| Your task |
Print the lines from the one containing "Looking at this image, what" through the one containing "Answer: approximately 90° to its left", inclusive, reproducing each without changes.

| Extracted material |
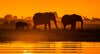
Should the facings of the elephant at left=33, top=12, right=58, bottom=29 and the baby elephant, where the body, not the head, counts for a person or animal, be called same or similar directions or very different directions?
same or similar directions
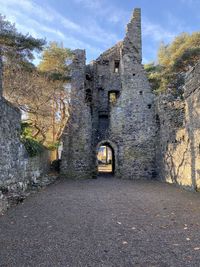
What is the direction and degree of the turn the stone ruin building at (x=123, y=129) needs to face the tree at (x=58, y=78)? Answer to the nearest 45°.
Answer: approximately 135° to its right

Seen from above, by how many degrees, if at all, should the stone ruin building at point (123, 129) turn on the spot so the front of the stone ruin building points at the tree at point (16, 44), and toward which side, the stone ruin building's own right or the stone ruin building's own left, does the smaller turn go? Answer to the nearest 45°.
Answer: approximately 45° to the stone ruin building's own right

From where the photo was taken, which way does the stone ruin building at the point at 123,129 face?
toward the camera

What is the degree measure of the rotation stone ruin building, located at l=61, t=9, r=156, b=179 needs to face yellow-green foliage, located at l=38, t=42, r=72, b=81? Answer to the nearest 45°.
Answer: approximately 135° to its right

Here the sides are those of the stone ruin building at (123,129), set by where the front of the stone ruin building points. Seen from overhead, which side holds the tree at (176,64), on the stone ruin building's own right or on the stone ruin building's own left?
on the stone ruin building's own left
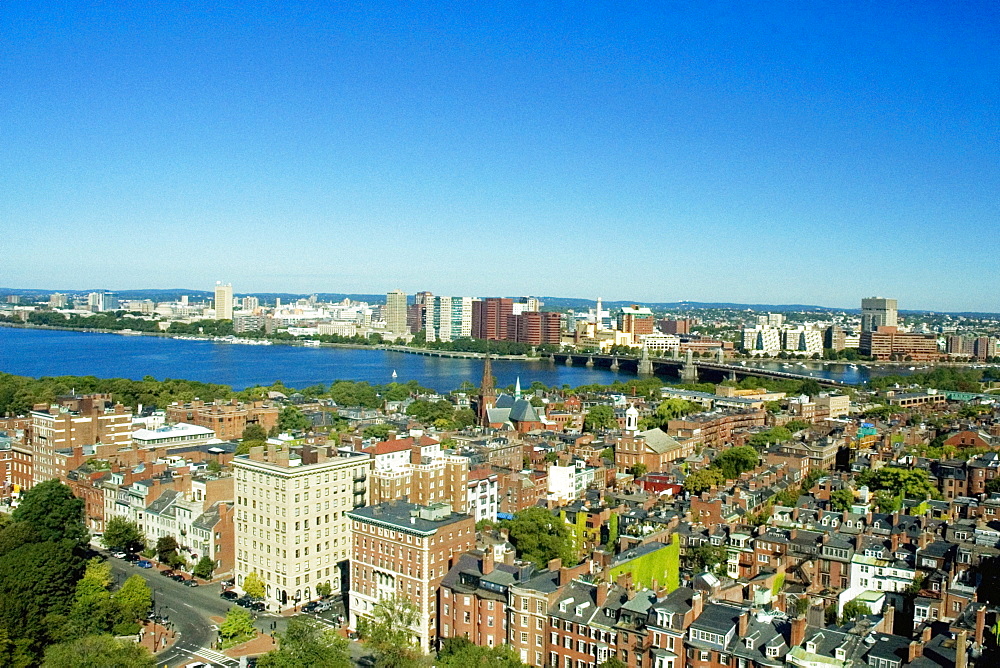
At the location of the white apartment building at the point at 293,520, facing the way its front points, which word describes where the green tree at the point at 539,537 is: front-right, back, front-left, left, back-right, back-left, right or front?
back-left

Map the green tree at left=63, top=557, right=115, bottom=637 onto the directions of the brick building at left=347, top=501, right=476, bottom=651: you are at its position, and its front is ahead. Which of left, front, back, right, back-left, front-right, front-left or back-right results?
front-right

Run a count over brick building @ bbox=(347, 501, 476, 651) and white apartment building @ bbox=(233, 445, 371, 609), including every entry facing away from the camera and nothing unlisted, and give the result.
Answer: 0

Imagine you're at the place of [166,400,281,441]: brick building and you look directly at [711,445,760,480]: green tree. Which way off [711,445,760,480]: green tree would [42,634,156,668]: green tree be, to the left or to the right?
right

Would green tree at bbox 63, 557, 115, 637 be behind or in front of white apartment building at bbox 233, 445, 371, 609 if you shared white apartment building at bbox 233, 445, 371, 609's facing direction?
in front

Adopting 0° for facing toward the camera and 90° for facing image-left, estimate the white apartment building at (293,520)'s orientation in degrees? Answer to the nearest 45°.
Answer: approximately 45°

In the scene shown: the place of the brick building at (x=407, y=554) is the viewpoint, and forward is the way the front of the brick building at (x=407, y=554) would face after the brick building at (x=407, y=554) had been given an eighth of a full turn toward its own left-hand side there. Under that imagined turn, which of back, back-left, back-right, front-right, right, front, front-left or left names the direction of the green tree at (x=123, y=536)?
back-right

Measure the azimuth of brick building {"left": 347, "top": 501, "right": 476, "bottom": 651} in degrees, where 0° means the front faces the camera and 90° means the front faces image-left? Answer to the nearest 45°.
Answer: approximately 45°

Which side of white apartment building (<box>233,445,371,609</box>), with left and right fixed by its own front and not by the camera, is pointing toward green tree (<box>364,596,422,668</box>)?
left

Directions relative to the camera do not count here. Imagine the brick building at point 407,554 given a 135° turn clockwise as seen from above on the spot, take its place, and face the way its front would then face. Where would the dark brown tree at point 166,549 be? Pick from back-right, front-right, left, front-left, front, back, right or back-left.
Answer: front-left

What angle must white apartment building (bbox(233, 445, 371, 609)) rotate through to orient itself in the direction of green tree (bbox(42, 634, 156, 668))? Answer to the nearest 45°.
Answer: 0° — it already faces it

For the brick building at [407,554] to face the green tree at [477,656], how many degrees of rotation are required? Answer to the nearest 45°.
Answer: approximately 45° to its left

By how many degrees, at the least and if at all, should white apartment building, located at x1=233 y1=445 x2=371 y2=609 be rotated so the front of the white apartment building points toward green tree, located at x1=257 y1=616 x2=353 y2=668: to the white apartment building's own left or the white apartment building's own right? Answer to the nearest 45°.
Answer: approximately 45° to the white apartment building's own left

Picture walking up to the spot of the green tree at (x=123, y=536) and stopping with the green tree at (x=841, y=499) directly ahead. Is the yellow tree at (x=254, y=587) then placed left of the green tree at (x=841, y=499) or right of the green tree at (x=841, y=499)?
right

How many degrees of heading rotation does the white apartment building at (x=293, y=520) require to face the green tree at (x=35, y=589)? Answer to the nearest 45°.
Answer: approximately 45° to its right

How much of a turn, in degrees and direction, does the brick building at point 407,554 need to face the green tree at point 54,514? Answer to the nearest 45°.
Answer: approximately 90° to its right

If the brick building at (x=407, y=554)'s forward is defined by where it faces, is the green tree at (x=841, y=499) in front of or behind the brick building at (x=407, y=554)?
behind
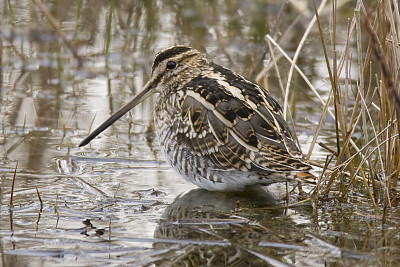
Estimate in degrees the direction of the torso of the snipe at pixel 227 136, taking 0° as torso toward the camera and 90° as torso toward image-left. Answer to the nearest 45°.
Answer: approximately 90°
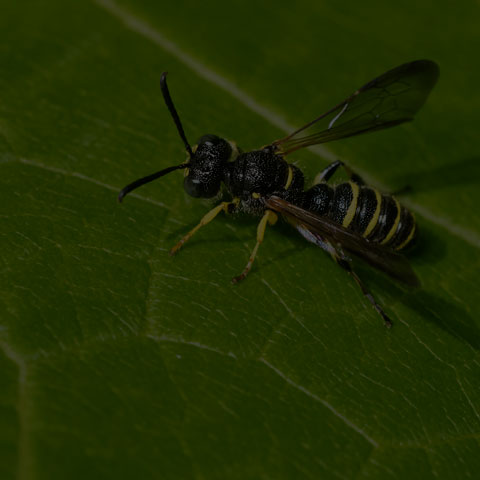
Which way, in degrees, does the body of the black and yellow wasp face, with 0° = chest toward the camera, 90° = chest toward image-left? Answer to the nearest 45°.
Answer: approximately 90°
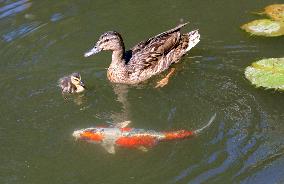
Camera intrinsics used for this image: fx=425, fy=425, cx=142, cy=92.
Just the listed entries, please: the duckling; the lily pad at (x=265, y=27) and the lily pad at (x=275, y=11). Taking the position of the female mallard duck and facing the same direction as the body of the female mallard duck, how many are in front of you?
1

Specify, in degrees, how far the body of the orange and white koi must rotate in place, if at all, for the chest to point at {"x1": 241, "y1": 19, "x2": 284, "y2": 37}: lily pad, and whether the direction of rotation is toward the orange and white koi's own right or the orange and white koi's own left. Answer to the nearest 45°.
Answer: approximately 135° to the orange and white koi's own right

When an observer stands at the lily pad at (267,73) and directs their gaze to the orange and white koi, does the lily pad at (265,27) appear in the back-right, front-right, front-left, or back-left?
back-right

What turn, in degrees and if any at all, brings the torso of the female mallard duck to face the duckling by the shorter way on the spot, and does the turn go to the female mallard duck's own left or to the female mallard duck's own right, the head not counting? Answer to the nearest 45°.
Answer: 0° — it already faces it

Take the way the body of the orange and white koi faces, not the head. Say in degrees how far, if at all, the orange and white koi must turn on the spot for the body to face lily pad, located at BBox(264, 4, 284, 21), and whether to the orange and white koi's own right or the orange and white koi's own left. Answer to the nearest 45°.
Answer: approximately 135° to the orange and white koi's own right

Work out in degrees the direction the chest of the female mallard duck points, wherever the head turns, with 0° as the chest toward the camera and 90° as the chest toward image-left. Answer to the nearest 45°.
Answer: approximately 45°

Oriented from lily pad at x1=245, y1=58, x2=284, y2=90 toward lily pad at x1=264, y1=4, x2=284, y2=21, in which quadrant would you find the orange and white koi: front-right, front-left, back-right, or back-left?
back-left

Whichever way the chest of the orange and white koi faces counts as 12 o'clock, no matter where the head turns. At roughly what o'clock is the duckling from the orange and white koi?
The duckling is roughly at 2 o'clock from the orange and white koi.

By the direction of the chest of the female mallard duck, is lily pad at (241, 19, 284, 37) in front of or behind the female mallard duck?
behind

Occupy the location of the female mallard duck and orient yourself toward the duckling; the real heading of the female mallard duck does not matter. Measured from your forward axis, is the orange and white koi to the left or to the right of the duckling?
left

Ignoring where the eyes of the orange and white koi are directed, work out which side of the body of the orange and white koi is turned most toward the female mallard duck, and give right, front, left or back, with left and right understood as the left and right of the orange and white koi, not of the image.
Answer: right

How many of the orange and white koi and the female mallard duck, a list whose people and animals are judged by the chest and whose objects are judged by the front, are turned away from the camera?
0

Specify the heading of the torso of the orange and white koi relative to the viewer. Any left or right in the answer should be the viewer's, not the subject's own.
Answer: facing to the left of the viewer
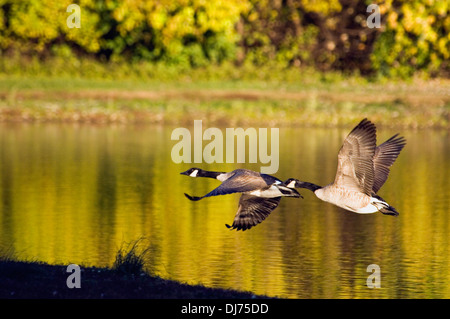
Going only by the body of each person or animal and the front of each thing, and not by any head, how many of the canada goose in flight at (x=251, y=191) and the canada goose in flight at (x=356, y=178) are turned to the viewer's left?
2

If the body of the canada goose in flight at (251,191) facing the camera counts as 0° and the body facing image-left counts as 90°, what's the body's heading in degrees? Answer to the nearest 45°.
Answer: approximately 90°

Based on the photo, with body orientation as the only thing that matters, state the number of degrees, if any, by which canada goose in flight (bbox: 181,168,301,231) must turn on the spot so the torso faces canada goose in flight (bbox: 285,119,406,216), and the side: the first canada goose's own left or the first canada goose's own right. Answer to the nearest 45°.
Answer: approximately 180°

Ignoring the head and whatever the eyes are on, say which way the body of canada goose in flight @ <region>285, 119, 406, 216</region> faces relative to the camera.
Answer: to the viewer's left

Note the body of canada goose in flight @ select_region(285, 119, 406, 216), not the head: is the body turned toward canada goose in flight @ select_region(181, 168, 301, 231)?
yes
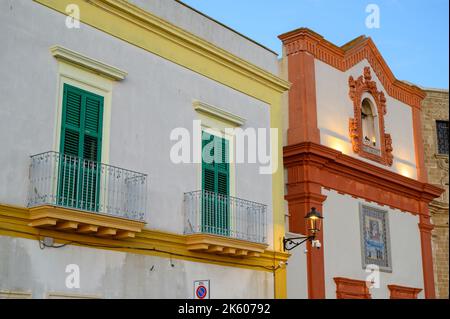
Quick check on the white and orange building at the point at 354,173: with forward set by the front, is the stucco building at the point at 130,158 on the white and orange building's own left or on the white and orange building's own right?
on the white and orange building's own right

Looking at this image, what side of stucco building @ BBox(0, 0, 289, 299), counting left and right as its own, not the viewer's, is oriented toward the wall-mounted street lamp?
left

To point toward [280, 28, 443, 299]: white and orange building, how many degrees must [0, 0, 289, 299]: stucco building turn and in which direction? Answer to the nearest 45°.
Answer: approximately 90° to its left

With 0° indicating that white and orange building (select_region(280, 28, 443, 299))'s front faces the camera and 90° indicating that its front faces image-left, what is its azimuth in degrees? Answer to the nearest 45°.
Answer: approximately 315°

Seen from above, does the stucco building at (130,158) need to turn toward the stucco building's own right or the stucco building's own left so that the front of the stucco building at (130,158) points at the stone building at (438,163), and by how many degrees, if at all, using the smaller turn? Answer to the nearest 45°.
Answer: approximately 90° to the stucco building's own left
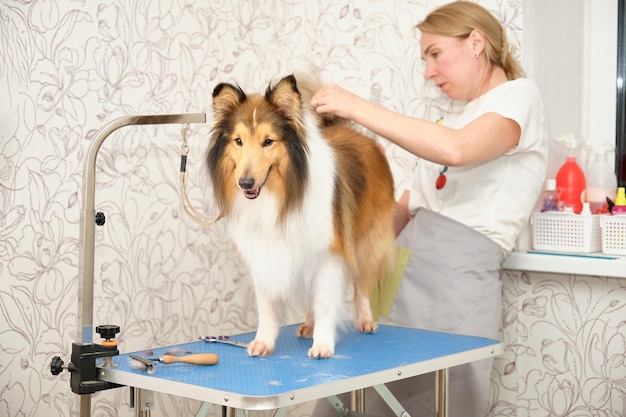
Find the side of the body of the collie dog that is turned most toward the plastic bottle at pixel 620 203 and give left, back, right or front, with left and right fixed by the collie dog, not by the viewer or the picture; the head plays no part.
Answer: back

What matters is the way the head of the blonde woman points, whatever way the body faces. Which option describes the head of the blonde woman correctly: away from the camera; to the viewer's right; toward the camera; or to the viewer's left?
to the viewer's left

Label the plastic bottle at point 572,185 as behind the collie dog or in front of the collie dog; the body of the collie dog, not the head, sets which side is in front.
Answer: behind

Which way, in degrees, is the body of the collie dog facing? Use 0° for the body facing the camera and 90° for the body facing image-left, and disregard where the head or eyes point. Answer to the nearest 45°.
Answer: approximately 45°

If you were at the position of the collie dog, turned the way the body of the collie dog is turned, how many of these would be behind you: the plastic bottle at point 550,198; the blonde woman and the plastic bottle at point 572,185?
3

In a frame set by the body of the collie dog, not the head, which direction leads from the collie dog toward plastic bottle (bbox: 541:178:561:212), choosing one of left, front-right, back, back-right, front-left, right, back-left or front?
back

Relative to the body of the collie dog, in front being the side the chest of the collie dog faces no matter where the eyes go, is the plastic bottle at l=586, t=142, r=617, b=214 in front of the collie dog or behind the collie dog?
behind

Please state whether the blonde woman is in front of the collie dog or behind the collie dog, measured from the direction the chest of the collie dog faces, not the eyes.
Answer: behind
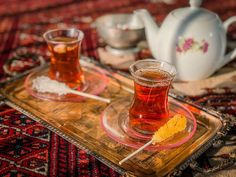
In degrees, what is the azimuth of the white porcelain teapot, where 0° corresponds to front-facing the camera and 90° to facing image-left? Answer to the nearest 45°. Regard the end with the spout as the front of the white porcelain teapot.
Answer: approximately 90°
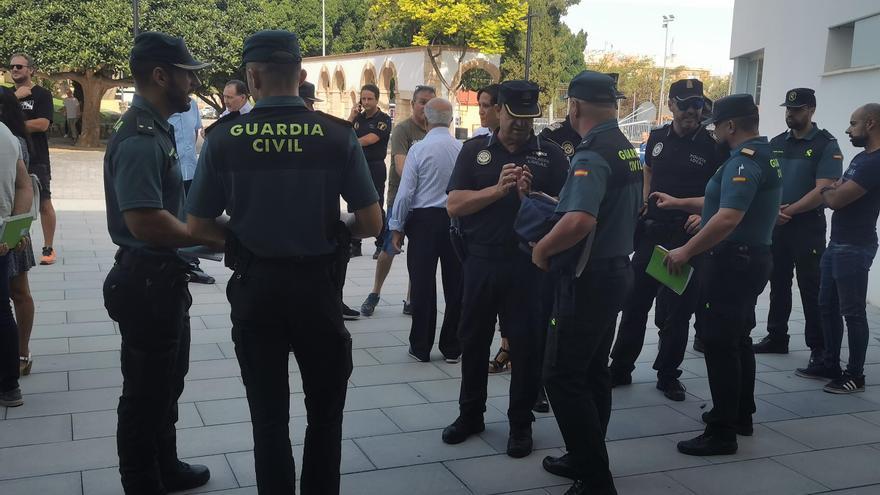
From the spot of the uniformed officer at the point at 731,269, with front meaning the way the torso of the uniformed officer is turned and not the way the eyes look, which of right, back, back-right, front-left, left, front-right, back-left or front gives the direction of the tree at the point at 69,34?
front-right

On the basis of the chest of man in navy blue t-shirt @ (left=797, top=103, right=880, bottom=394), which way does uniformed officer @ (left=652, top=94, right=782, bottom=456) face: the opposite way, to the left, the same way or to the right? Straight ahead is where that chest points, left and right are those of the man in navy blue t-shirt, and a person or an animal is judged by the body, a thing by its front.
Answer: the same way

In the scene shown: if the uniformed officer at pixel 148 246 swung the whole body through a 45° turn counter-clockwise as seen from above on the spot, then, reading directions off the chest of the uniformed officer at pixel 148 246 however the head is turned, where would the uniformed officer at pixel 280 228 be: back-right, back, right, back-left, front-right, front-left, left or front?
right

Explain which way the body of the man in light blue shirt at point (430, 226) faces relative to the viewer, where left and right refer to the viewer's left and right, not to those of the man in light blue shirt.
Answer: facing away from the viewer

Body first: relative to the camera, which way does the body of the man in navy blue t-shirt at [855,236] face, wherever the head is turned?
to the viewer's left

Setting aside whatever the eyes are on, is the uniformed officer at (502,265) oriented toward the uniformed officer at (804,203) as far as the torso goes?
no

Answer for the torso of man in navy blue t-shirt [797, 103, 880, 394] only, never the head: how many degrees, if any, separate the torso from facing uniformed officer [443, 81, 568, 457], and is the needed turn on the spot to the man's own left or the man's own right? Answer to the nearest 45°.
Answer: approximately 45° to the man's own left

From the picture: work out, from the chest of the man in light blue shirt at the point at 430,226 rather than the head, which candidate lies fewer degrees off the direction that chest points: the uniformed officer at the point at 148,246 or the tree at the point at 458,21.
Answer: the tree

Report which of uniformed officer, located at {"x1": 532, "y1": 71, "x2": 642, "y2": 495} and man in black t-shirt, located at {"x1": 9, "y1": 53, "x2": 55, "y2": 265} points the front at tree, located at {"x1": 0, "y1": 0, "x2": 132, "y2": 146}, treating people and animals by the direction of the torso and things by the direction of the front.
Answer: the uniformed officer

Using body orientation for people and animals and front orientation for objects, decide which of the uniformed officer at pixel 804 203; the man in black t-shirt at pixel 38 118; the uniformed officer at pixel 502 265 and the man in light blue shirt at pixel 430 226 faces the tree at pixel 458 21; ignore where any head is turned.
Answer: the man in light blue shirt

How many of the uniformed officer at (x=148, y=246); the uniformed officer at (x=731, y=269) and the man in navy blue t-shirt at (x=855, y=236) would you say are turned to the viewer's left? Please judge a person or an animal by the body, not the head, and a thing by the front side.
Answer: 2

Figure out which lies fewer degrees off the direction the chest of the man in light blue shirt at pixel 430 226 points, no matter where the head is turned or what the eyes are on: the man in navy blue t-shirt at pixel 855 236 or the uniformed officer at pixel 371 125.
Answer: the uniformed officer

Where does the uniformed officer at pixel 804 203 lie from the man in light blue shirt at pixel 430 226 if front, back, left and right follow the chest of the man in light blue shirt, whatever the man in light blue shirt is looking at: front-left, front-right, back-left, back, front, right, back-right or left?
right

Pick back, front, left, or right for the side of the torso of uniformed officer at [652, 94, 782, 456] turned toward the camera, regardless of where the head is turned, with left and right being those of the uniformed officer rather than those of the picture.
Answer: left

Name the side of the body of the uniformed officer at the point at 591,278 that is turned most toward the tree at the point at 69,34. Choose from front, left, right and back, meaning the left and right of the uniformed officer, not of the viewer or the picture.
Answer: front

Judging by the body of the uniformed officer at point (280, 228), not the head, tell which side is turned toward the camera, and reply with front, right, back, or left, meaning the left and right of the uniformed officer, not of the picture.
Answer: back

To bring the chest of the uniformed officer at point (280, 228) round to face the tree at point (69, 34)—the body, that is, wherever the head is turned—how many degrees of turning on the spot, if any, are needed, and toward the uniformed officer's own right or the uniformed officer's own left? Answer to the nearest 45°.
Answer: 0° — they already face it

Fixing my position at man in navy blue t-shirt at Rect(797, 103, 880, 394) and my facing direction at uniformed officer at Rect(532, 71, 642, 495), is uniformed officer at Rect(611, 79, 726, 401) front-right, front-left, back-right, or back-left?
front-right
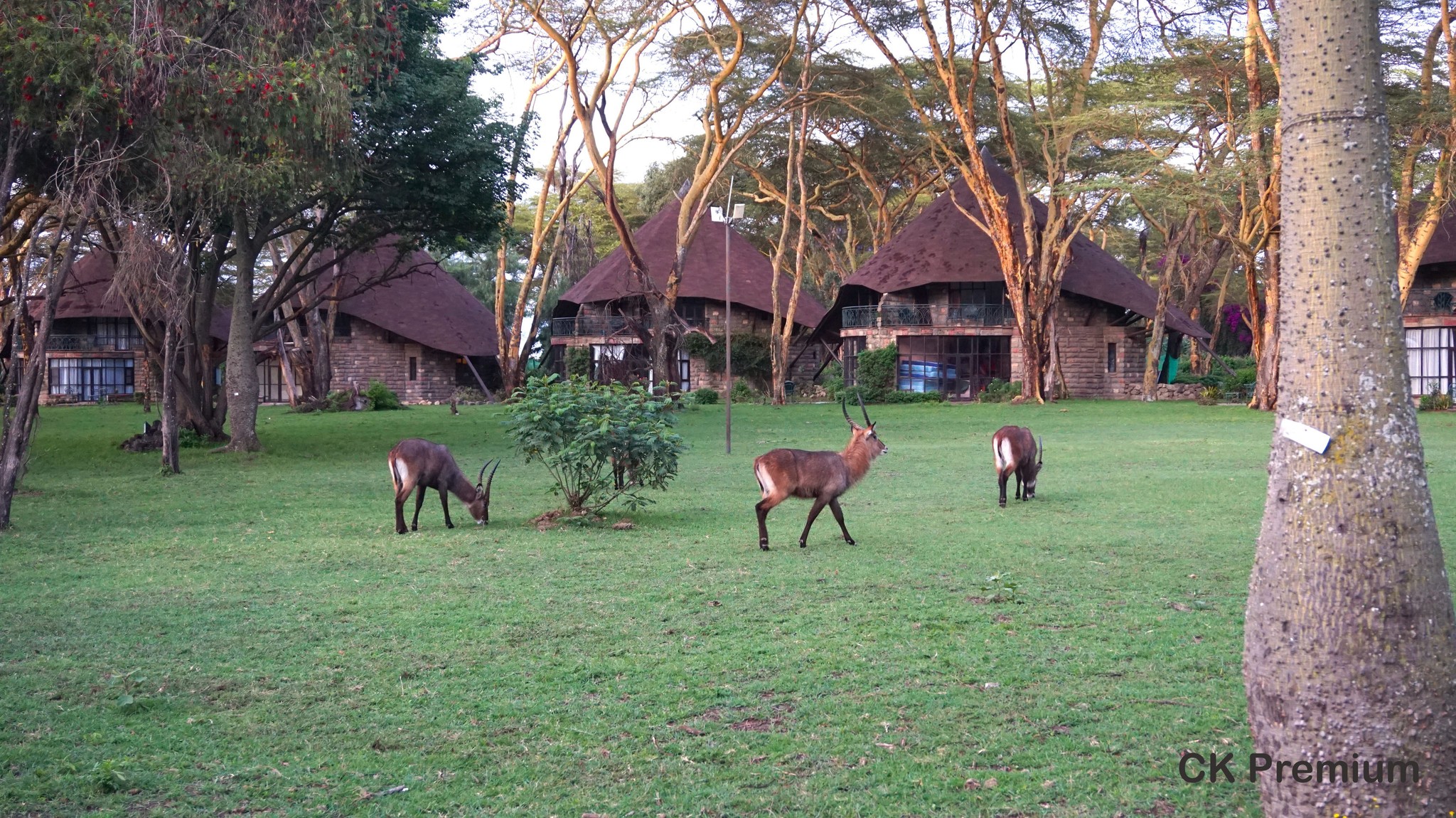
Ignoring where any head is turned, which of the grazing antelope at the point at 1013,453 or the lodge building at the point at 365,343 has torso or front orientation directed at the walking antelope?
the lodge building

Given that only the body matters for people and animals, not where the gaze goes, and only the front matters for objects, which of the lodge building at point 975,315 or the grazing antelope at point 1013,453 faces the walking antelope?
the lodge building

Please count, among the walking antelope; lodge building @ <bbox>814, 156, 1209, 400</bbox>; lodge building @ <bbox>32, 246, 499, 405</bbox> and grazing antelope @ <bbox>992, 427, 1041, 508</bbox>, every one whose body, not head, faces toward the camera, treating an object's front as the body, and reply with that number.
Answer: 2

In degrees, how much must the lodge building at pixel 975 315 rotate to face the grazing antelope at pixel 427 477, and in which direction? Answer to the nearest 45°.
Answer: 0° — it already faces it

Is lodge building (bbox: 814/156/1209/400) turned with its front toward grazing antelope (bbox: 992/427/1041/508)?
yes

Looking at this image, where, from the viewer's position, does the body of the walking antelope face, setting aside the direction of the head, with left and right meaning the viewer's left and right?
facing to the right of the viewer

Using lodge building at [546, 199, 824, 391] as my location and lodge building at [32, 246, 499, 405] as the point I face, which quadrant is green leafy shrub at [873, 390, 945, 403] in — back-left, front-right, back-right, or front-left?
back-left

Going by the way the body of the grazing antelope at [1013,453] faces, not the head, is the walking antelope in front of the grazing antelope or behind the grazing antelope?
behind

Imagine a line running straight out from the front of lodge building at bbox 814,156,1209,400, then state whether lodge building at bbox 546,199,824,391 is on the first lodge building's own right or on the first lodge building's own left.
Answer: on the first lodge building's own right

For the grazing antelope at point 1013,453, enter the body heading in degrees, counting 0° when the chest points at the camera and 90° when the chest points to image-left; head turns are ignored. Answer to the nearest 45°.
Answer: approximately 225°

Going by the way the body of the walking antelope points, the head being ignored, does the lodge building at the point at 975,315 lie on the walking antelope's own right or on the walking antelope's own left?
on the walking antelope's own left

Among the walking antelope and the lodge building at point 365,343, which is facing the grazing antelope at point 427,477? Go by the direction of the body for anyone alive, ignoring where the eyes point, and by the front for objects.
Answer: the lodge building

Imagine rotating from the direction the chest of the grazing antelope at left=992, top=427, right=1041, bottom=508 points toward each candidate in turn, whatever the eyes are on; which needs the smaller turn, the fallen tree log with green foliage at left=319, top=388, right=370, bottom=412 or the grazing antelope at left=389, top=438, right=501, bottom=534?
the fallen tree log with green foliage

| Exercise answer |
Looking at this image, what side of stucco building @ BBox(0, 0, 289, 299), counting left and right as its own, not the viewer's, is oriented toward the wall-mounted street lamp?
left

To point toward [280, 28, 443, 299]: white and orange building, how many degrees must [0, 0, 289, 299]: stucco building turn and in which direction? Answer to the nearest 45°.
Answer: approximately 90° to its left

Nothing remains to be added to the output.